As for the networking issue -- it's not the first odd networking problem I've seen lately. Sad thing is this is just as likely to be hardware (switch, XP box, iMac) as software! If Retrospect 8 were in better shape (still no PPC version!) I'd probably buy a modern iMac and get rid of the XP box.

Update 5/4/09: The 45GB restore at 10 mbps took about 12 hours, but it worked. Interesting lesson about modern apps -- the script bug only knocked out a few bytes of data distributed across about 300 MB of music, but I had to restore all 45GB.
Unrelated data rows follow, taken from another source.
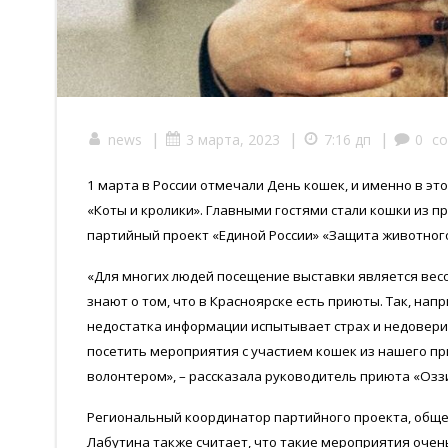
|
|
|
news
3 марта, 2023
7:16 дп
0
c
1 марта в России отмечали День кошек, и именно в эт
«Коты и кролики». Главными гостями стали кошки из 
партийный проект «Единой России» «Защита животног
«Для многих людей посещение выставки является вес
знают о том, что в Красноярске есть приюты. Так, нап
недостатка информации испытывает страх и недовер
посетить мероприятия с участием кошек из нашего пр
волонтером», – рассказала руководитель приюта «Оз
Региональный координатор партийного проекта, обще
Лабутина также считает, что такие мероприятия очен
So now I have to address the network problem that blocked restores at 100 mbps. In the past I'd have been confident this was a software bug in either the iMac or the XP box. Nowadays nothing's so simple. It could be an emergent bug. It could be an XP BIOS problem triggered by the 1 TB external USB drive, a drive that's far out of spec for that old system. It could be a subtle motherboard problem on the iMac -- the G5 iMac line is notorious for mb failures (one of Apple's crappiest products).

I've already ruled out switch or cable problems.

I'm going to take a semi-informed gamble and install a new 1 gbps Intel NIC in the XP box and retest. If that doesn't work I'll have to start testing the iMac for a motherboard failure.

Update 5/6/09: New NIC worked, but not exactly sure why.